Randomized Subsystem Descent for Fermion-to-Qubit Mapping

TL;DR

The paper introduces Randomized Subsystem Descent, an efficient algorithm for optimizing fermion-to-qubit mappings by iteratively optimizing subsystems, significantly reducing resource overhead in quantum simulations.

Contribution

It generalizes randomized block coordinate descent to fermion-to-qubit mapping optimization, enabling scalable and efficient reductions in Hamiltonian complexity.

Findings

Achieves significant reduction in Pauli weight across benchmarks.

Handles large models like 16x16 Hubbard and 54-mode molecules.

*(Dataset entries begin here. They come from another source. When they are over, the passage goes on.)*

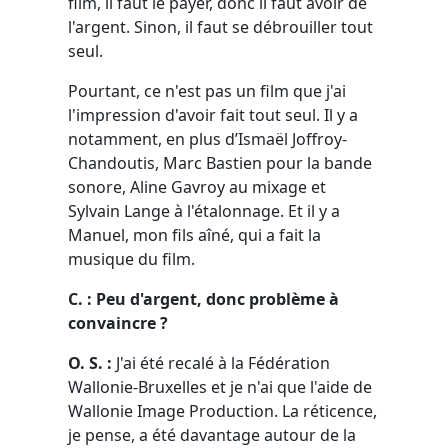
film, il faut le payer, donc il faut avoir de
l'argent. Sinon, il faut se débrouiller tout
seul.
Pourtant, ce n'est pas un film que j'ai
l'impression d'avoir fait tout seul. Il y a
notamment, en plus d’Ismaël Joffroy-
Chandoutis, Marc Bastien pour la bande
sonore, Aline Gavroy au mixage et
Sylvain Lange à l'étalonnage. Et il y a
Manuel, mon fils aîné, qui a fait la
musique du film.
C. : Peu d'argent, donc problème à
convaincre ?
O. S. :
J'ai été recalé à la Fédération
Wallonie-Bruxelles et je n'ai que l'aide de
Wallonie Image Production. La réticence,
je pense, a été davantage autour de la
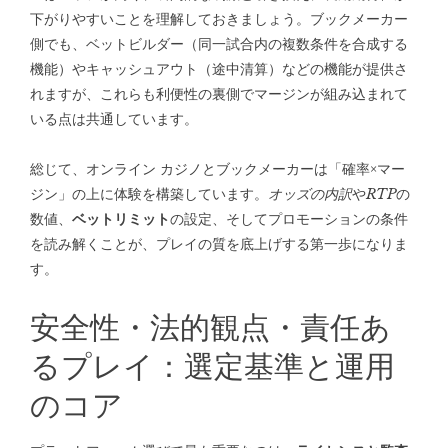
下がりやすいことを理解しておきましょう。ブックメーカー
側でも、ベットビルダー（同一試合内の複数条件を合成する
機能）やキャッシュアウト（途中清算）などの機能が提供さ
れますが、これらも利便性の裏側でマージンが組み込まれて
いる点は共通しています。
総じて、オンライン カジノとブックメーカーは「確率×マー
ジン」の上に体験を構築しています。
オッズの内訳
や
RTP
の
数値、
ベットリミット
の設定、そしてプロモーションの条件
を読み解くことが、プレイの質を底上げする第一歩になりま
す。
安全性・法的観点・責任あ
るプレイ：選定基準と運用
のコア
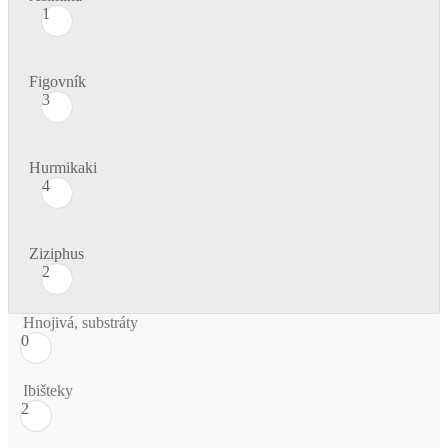
1
Figovník
3
Hurmikaki
4
Ziziphus
2
Hnojivá, substráty
0
Ibišteky
2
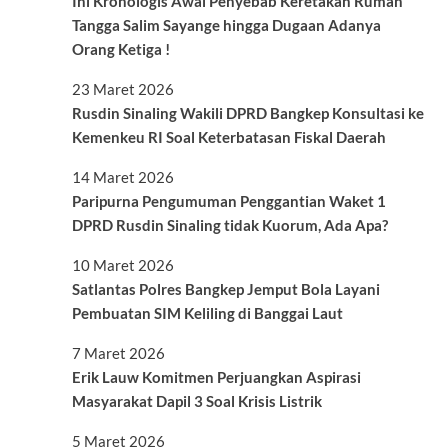
Ini Kronologis Awal Penyebab Keretakan Rumah
Tangga Salim Sayange hingga Dugaan Adanya
Orang Ketiga !
23 Maret 2026
Rusdin Sinaling Wakili DPRD Bangkep Konsultasi ke
Kemenkeu RI Soal Keterbatasan Fiskal Daerah
14 Maret 2026
Paripurna Pengumuman Penggantian Waket 1
DPRD Rusdin Sinaling tidak Kuorum, Ada Apa?
10 Maret 2026
Satlantas Polres Bangkep Jemput Bola Layani
Pembuatan SIM Keliling di Banggai Laut
7 Maret 2026
Erik Lauw Komitmen Perjuangkan Aspirasi
Masyarakat Dapil 3 Soal Krisis Listrik
5 Maret 2026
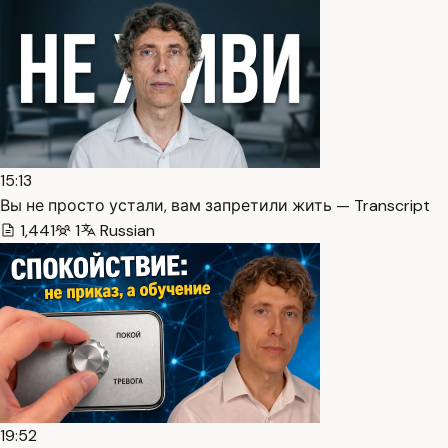
15:13
Вы не просто устали, вам запретили жить — Transcript
1,441
1
Russian
19:52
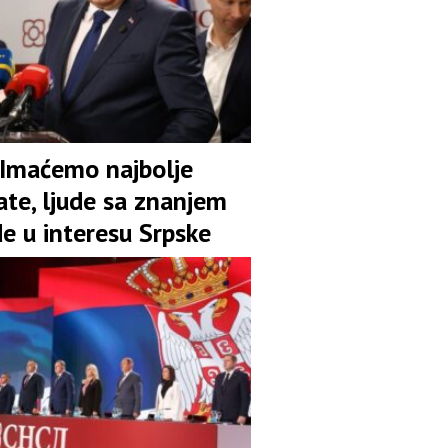
 Imaćemo najbolje
ate, ljude sa znanjem
de u interesu Srpske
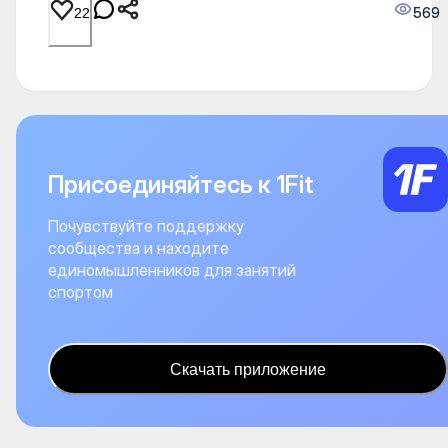
569
22
Присоединяйтесь к 1Fit
Почувствуйте поддержку
сообщества и находите
единомышленников для занятий
спортом
Скачать приложение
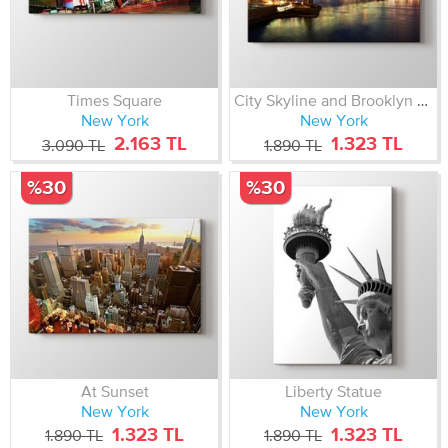
Times Square
City Skyline and Brooklyn Bridge
New York
New York
2.163 TL
1.323 TL
3.090 TL
1.890 TL
%30
%30
At Sunset
Liberty Statue
New York
New York
1.323 TL
1.323 TL
1.890 TL
1.890 TL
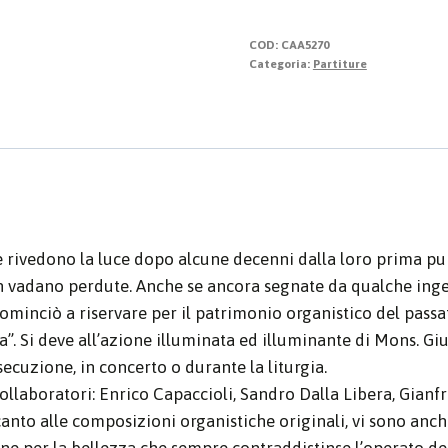
quantità
COD:
CAA5270
Categoria:
Partiture
he rivedono la luce dopo alcune decenni dalla loro prima pub
 vadano perdute. Anche se ancora segnate da qualche ingenu
ominciò a riservare per il patrimonio organistico del passa
ra”. Si deve all’azione illuminata ed illuminante di Mons. G
secuzione, in concerto o durante la liturgia.
ollaboratori: Enrico Capaccioli, Sandro Dalla Libera, Gianf
ccanto alle composizioni organistiche originali, vi sono anc
ione per la bellezza che sempre contraddistinse l’operato d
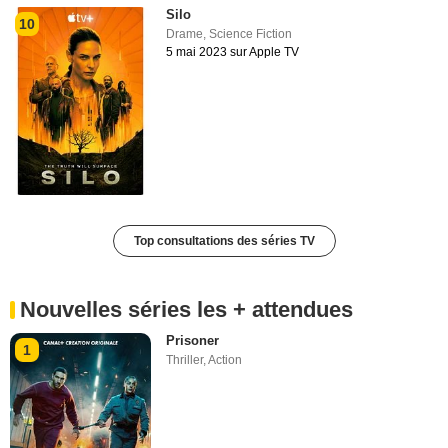
Silo
10
Drame
,
Science Fiction
5 mai 2023 sur Apple TV
Top consultations des séries TV
Nouvelles séries les + attendues
Prisoner
1
Thriller
,
Action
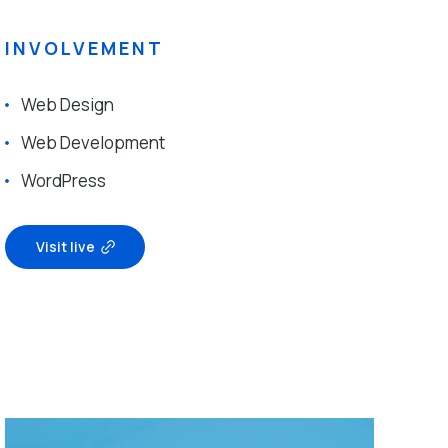
INVOLVEMENT
Web Design
Web Development
WordPress
Visit live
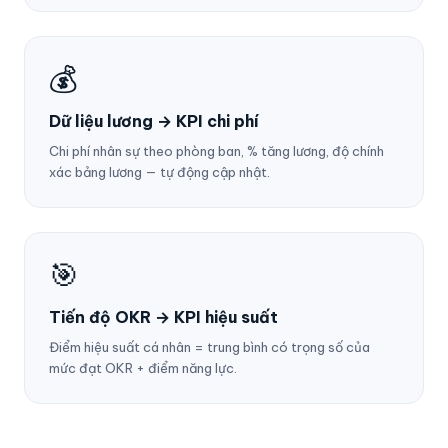
💰
Dữ liệu lương → KPI chi phí
Chi phí nhân sự theo phòng ban, % tăng lương, độ chính
xác bảng lương — tự động cập nhật.
🎯
Tiến độ OKR → KPI hiệu suất
Điểm hiệu suất cá nhân = trung bình có trọng số của
mức đạt OKR + điểm năng lực.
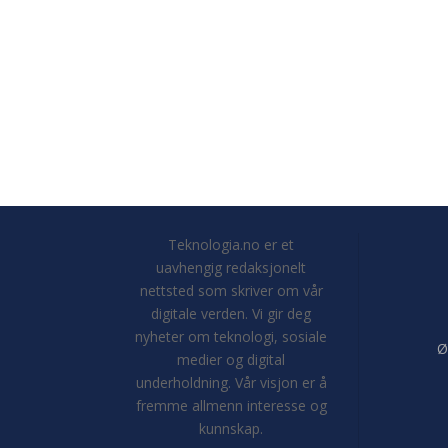
Teknologia.no er et
uavhengig redaksjonelt
nettsted som skriver om vår
digitale verden. Vi gir deg
nyheter om teknologi, sosiale
Ø
medier og digital
underholdning. Vår visjon er å
fremme allmenn interesse og
kunnskap.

Demonstrates computational efficiency by focusing on subsystems.

Abstract

We propose a versatile and efficient algorithmic framework for optimizing fermion-to-qubit mappings by generalizing the idea of randomized block coordinate descent. Our greedy approach, termed Randomized Subsystem Descent, iteratively samples a tractable subsystem from the full Hamiltonian, performs optimization within the subsystem under a given metric, and then reintegrates the updated subsystem into the global operator. Restricting the optimization to a subsystem at each iteration ensures computational efficiency, bypassing the dimensional bottlenecks that usually hinder global search heuristics. We benchmark our algorithm on one- and two-dimensional lattice hopping models, the Hubbard model with up to $16 \times 16$ sites, alongside a collection of molecular electronic-structure Hamiltonians with up to 54 modes and more than 180,000 Pauli strings. Across all benchmarks, our method consistently provides appreciable reduction in (weighted) Pauli weight, suggesting that Randomized Subsystem Descent is a practical and scalable framework for lowering the resource overhead of finding hardware-efficient Hamiltonian encodings.